## [WORK ITEM]
Please quote the material exactly, every line of it.

## [GIVEN DATA]
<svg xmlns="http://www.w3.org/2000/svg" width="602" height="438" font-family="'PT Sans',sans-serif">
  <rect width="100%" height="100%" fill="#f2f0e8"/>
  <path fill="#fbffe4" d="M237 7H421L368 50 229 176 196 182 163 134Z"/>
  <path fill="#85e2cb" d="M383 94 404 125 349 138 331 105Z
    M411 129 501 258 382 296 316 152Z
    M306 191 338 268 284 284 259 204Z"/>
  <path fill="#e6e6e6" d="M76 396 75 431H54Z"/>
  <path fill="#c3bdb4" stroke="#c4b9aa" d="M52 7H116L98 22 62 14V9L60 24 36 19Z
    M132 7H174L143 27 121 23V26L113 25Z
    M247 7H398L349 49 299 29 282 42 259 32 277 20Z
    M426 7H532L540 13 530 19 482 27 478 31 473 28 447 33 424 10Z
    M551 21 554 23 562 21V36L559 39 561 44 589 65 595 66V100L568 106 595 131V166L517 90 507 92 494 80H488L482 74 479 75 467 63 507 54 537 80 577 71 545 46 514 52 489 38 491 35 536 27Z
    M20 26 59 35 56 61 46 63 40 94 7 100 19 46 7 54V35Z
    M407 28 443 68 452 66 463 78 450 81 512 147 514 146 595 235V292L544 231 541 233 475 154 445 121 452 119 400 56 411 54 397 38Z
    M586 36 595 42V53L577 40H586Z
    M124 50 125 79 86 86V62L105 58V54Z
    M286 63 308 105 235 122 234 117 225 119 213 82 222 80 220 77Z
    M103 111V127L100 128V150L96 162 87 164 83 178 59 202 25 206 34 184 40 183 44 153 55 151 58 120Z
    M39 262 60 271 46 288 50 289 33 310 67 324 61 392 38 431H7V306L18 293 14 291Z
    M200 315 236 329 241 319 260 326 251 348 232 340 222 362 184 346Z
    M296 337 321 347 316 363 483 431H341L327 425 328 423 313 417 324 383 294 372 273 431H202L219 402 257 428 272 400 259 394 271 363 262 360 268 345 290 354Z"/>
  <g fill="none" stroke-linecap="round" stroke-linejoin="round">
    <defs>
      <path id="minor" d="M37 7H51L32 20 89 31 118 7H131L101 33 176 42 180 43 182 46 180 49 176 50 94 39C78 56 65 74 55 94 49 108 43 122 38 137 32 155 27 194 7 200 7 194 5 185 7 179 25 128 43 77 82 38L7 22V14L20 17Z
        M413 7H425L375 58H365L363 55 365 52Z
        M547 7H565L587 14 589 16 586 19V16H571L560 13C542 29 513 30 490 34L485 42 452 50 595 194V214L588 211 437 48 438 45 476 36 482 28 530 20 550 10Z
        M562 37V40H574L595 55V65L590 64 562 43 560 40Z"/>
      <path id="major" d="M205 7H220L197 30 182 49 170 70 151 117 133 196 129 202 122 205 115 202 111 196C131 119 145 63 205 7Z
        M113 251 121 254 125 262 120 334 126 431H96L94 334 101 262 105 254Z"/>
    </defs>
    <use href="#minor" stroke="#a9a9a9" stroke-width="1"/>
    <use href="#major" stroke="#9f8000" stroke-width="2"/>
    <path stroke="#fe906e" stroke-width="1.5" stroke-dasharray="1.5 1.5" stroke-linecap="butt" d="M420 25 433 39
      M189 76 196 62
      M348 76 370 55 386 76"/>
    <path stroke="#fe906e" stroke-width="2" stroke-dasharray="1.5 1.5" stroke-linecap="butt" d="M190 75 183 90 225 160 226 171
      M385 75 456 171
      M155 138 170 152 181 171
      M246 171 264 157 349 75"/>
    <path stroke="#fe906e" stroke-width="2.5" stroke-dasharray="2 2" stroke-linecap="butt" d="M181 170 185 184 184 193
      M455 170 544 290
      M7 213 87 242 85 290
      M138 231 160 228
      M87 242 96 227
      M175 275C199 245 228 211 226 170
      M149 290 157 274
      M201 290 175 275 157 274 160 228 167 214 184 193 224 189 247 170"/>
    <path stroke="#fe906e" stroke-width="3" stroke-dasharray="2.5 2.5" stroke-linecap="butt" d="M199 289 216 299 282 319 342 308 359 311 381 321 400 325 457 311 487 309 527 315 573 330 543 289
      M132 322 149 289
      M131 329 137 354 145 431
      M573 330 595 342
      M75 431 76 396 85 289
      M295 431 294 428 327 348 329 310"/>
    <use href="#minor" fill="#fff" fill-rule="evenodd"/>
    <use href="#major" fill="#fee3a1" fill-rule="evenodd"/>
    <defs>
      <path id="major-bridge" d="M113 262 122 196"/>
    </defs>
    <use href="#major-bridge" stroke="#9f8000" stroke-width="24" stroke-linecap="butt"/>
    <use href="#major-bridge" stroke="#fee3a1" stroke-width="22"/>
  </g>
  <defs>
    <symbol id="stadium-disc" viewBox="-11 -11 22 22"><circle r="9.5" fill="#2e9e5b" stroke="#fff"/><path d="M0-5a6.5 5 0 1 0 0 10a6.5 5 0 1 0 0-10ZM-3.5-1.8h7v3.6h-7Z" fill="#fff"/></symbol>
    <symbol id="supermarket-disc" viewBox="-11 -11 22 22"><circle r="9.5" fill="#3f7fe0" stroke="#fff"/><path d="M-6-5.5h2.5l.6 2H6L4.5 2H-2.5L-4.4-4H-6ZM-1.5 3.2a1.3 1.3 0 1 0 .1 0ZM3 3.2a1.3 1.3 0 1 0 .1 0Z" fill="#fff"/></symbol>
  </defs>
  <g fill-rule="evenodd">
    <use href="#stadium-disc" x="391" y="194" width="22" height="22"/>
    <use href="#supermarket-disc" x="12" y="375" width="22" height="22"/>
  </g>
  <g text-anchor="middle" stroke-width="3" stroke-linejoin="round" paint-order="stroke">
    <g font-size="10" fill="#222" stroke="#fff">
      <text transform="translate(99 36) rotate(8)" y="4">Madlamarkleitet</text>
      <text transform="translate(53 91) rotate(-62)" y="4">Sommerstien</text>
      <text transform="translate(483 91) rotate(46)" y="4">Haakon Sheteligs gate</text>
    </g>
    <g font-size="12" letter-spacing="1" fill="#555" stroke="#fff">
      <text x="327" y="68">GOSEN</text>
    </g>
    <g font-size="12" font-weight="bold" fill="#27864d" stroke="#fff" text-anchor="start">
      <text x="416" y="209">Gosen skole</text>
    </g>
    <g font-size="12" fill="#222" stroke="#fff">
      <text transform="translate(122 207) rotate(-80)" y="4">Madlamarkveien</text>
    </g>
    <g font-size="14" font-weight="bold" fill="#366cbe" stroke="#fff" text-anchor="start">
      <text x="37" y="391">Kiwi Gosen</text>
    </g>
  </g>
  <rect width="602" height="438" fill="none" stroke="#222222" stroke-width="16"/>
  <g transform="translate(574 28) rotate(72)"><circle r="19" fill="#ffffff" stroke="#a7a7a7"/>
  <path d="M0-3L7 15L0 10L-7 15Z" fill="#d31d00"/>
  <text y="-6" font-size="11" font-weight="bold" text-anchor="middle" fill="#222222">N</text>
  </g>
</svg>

## [RESPONSE TO THE EXERCISE]
<svg xmlns="http://www.w3.org/2000/svg" width="602" height="438" font-family="'PT Sans',sans-serif">
  <rect width="100%" height="100%" fill="#f2f0e8"/>
  <path fill="#fbffe4" d="M237 7H421L368 50 229 176 196 182 163 134Z"/>
  <path fill="#85e2cb" d="M383 94 404 125 349 138 331 105Z
    M411 129 501 258 382 296 316 152Z
    M306 191 338 268 284 284 259 204Z"/>
  <path fill="#e6e6e6" d="M76 396 75 431H54Z"/>
  <path fill="#c3bdb4" stroke="#c4b9aa" d="M52 7H116L98 22 62 14V9L60 24 36 19Z
    M132 7H174L143 27 121 23V26L113 25Z
    M247 7H398L349 49 299 29 282 42 259 32 277 20Z
    M426 7H532L540 13 530 19 482 27 478 31 473 28 447 33 424 10Z
    M551 21 554 23 562 21V36L559 39 561 44 589 65 595 66V100L568 106 595 131V166L517 90 507 92 494 80H488L482 74 479 75 467 63 507 54 537 80 577 71 545 46 514 52 489 38 491 35 536 27Z
    M20 26 59 35 56 61 46 63 40 94 7 100 19 46 7 54V35Z
    M407 28 443 68 452 66 463 78 450 81 512 147 514 146 595 235V292L544 231 541 233 475 154 445 121 452 119 400 56 411 54 397 38Z
    M586 36 595 42V53L577 40H586Z
    M124 50 125 79 86 86V62L105 58V54Z
    M286 63 308 105 235 122 234 117 225 119 213 82 222 80 220 77Z
    M103 111V127L100 128V150L96 162 87 164 83 178 59 202 25 206 34 184 40 183 44 153 55 151 58 120Z
    M39 262 60 271 46 288 50 289 33 310 67 324 61 392 38 431H7V306L18 293 14 291Z
    M200 315 236 329 241 319 260 326 251 348 232 340 222 362 184 346Z
    M296 337 321 347 316 363 483 431H341L327 425 328 423 313 417 324 383 294 372 273 431H202L219 402 257 428 272 400 259 394 271 363 262 360 268 345 290 354Z"/>
  <g fill="none" stroke-linecap="round" stroke-linejoin="round">
    <defs>
      <path id="minor" d="M37 7H51L32 20 89 31 118 7H131L101 33 176 42 180 43 182 46 180 49 176 50 94 39C78 56 65 74 55 94 49 108 43 122 38 137 32 155 27 194 7 200 7 194 5 185 7 179 25 128 43 77 82 38L7 22V14L20 17Z
        M413 7H425L375 58H365L363 55 365 52Z
        M547 7H565L587 14 589 16 586 19V16H571L560 13C542 29 513 30 490 34L485 42 452 50 595 194V214L588 211 437 48 438 45 476 36 482 28 530 20 550 10Z
        M562 37V40H574L595 55V65L590 64 562 43 560 40Z"/>
      <path id="major" d="M205 7H220L197 30 182 49 170 70 151 117 133 196 129 202 122 205 115 202 111 196C131 119 145 63 205 7Z
        M113 251 121 254 125 262 120 334 126 431H96L94 334 101 262 105 254Z"/>
    </defs>
    <use href="#minor" stroke="#a9a9a9" stroke-width="1"/>
    <use href="#major" stroke="#9f8000" stroke-width="2"/>
    <path stroke="#fe906e" stroke-width="1.5" stroke-dasharray="1.5 1.5" stroke-linecap="butt" d="M420 25 433 39
      M189 76 196 62
      M348 76 370 55 386 76"/>
    <path stroke="#fe906e" stroke-width="2" stroke-dasharray="1.5 1.5" stroke-linecap="butt" d="M190 75 183 90 225 160 226 171
      M385 75 456 171
      M155 138 170 152 181 171
      M246 171 264 157 349 75"/>
    <path stroke="#fe906e" stroke-width="2.5" stroke-dasharray="2 2" stroke-linecap="butt" d="M181 170 185 184 184 193
      M455 170 544 290
      M7 213 87 242 85 290
      M138 231 160 228
      M87 242 96 227
      M175 275C199 245 228 211 226 170
      M149 290 157 274
      M201 290 175 275 157 274 160 228 167 214 184 193 224 189 247 170"/>
    <path stroke="#fe906e" stroke-width="3" stroke-dasharray="2.5 2.5" stroke-linecap="butt" d="M199 289 216 299 282 319 342 308 359 311 381 321 400 325 457 311 487 309 527 315 573 330 543 289
      M132 322 149 289
      M131 329 137 354 145 431
      M573 330 595 342
      M75 431 76 396 85 289
      M295 431 294 428 327 348 329 310"/>
    <use href="#minor" fill="#fff" fill-rule="evenodd"/>
    <use href="#major" fill="#fee3a1" fill-rule="evenodd"/>
    <defs>
      <path id="major-bridge" d="M113 262 122 196"/>
    </defs>
    <use href="#major-bridge" stroke="#9f8000" stroke-width="24" stroke-linecap="butt"/>
    <use href="#major-bridge" stroke="#fee3a1" stroke-width="22"/>
  </g>
  <defs>
    <symbol id="stadium-disc" viewBox="-11 -11 22 22"><circle r="9.5" fill="#2e9e5b" stroke="#fff"/><path d="M0-5a6.5 5 0 1 0 0 10a6.5 5 0 1 0 0-10ZM-3.5-1.8h7v3.6h-7Z" fill="#fff"/></symbol>
    <symbol id="supermarket-disc" viewBox="-11 -11 22 22"><circle r="9.5" fill="#3f7fe0" stroke="#fff"/><path d="M-6-5.5h2.5l.6 2H6L4.5 2H-2.5L-4.4-4H-6ZM-1.5 3.2a1.3 1.3 0 1 0 .1 0ZM3 3.2a1.3 1.3 0 1 0 .1 0Z" fill="#fff"/></symbol>
  </defs>
  <g fill-rule="evenodd">
    <use href="#stadium-disc" x="391" y="194" width="22" height="22"/>
    <use href="#supermarket-disc" x="12" y="375" width="22" height="22"/>
  </g>
  <g text-anchor="middle" stroke-width="3" stroke-linejoin="round" paint-order="stroke">
    <g font-size="10" fill="#222" stroke="#fff">
      <text transform="translate(99 36) rotate(8)" y="4">Madlamarkleitet</text>
      <text transform="translate(53 91) rotate(-62)" y="4">Sommerstien</text>
      <text transform="translate(483 91) rotate(46)" y="4">Haakon Sheteligs gate</text>
    </g>
    <g font-size="12" letter-spacing="1" fill="#555" stroke="#fff">
      <text x="327" y="68">GOSEN</text>
    </g>
    <g font-size="12" font-weight="bold" fill="#27864d" stroke="#fff" text-anchor="start">
      <text x="416" y="209">Gosen skole</text>
    </g>
    <g font-size="12" fill="#222" stroke="#fff">
      <text transform="translate(122 207) rotate(-80)" y="4">Madlamarkveien</text>
    </g>
    <g font-size="14" font-weight="bold" fill="#366cbe" stroke="#fff" text-anchor="start">
      <text x="37" y="391">Kiwi Gosen</text>
    </g>
  </g>
  <rect width="602" height="438" fill="none" stroke="#222222" stroke-width="16"/>
  <g transform="translate(574 28) rotate(72)"><circle r="19" fill="#ffffff" stroke="#a7a7a7"/>
  <path d="M0-3L7 15L0 10L-7 15Z" fill="#d31d00"/>
  <text y="-6" font-size="11" font-weight="bold" text-anchor="middle" fill="#222222">N</text>
  </g>
</svg>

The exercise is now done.